La transizione da Jomaa a Essid è avvenuta contestualmente alla tornata elettorale e, dunque, al rinnovo dell’organo assembleare – l’Assemblea Costituente che ha lasciato il posto al Parlamento Ordinario (Majlis Nuwwab al-Shab o Assemblea dei Rappresentati del Popolo). Per l’occasione è stato ritenuto necessario rinnovare le cariche politiche e, pertanto di rimuovere l’esecutivo. Essid è stato il primo Capo del Governo ad essere stato nominato dopo l’approvazione della Costituzione, segnando quindi una cesura non solo con il vecchio regime ma anche con il momento costituente. Nel luglio del 2016 il suo governo è stato colpito da mozione di sfiducia da parte del Parlamento, sancendone così la fine. La nota più significativa di tali avvicendamenti risiede nel meccanismo di pesi e contrappesi tra i poteri dello stato instaurato dalla nuova Costituzione, cartina al tornasole del costituzionalismo liberale. Questo processo implica un elemento di grande novità e dalla portata sicuramente rivoluzionaria ovvero che il sistema politico tunisino, ad oggi, è dotato di strumenti funzionanti tramite i quali i poteri pubblici, specie l’esecutivo, può essere limitato nella propria azione dal legislativo e dal giudiziario. Ciò, insieme alla rotazione di esecutivi tecnici specializzati nell’adottare le riforme ritenute necessarie per rilanciare l’economia, è di certo uno dei principali passi verso una completa stabilizzazione, almeno sul piano politico.

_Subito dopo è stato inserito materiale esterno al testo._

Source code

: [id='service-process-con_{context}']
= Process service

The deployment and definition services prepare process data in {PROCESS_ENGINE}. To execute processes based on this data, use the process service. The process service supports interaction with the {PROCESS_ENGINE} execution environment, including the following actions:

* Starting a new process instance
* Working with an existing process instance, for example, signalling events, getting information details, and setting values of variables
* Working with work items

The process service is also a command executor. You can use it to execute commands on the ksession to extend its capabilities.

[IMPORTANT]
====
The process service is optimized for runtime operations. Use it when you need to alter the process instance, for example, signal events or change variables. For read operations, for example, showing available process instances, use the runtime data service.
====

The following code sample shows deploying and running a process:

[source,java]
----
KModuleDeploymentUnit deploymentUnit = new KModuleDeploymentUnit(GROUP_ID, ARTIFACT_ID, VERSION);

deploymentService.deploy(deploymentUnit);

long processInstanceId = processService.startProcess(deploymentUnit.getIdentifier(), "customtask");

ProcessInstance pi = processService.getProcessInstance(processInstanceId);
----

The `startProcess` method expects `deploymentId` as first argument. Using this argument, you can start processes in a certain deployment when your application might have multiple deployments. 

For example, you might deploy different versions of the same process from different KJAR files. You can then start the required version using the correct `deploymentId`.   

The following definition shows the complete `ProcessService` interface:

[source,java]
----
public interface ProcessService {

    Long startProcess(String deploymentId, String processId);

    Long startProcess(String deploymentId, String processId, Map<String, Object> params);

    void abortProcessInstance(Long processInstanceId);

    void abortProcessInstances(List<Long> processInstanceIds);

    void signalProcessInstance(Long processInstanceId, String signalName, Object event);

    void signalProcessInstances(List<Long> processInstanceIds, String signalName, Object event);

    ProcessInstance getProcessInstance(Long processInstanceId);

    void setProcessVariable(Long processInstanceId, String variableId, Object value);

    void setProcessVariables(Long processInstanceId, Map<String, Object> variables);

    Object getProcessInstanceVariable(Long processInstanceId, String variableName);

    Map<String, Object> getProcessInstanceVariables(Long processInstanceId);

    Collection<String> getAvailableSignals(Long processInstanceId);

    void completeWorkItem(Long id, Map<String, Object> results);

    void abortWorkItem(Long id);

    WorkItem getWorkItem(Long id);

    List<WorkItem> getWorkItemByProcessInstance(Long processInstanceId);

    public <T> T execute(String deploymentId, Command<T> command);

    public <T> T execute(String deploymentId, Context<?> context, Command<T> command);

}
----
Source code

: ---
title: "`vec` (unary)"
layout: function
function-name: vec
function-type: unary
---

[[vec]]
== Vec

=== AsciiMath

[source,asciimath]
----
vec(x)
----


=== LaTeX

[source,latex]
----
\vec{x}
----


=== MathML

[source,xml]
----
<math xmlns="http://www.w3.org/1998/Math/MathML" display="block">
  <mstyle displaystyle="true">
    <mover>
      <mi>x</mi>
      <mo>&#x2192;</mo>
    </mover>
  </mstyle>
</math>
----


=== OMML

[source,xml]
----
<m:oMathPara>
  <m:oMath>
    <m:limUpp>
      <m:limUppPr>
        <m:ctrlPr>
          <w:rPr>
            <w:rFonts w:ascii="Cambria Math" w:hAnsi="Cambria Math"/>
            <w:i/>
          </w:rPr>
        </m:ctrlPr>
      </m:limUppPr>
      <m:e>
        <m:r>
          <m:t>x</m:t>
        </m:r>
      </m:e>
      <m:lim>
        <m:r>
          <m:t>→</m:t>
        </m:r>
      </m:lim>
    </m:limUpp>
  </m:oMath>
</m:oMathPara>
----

Molto più lenta risulta, invece, la transizione dell’economia che, tuttavia, nonostante gli indici in ribasso degli ultimi anni, sembrerebbe far registrare una rinnovata fiducia da parte dei mercati e degli investitori, attratti dalla progressiva normalizzazione del paese e dalle agevolazioni fiscali che dovrebbero stimolare l’afflusso di capitali stranieri.
Conclusioni
La transizione tunisina sta entrando nel suo sesto anno e, di certo, sta lanciando segnali positivi di riuscita. Per tali ragioni, non è azzardato parlare del caso in questione come dell’unica storia di successo tra i paesi della cosiddetta Primavera (Buldan al-Rabi’a). Il momento costituente, oltre a segnare l’adozione di una nuova Costituzione, ha anche sanato un “problema” identitario con cui la Tunisia non aveva, evidentemente, ancora fatto i conti. Le forze islamiste, sulle quali all’inizio della transizione pesavano non pochi dubbi, si sono rivelate molto meno interessate a “islamizzare”, come si temeva, il paese e molto più interessate, invece, a difendere quanto già ottenuto in termini di diritti civili e sociali. Inoltre, lo “sdoganamento” di al-Nahda ha permesso quanto in altri paesi dell’area non è ancora avvenuto: la realizzazione di un sistema politico aperto in cui è possibile la pacifica convivenza di soggetti diversi ed in cui lo stato è arbitro e garante. Sul profilo transitologico questo è di certo il principale successo raggiunto poiché la creazione di una “statualità” solida è di certo la precondizione necessaria per ogni eventuale sviluppo futuro.
Una chiara ed opportuna messa a punto della situazione politica e statuale della odierna Tunisia, esempio ( stimolante speriamo) per i paesi del MENA.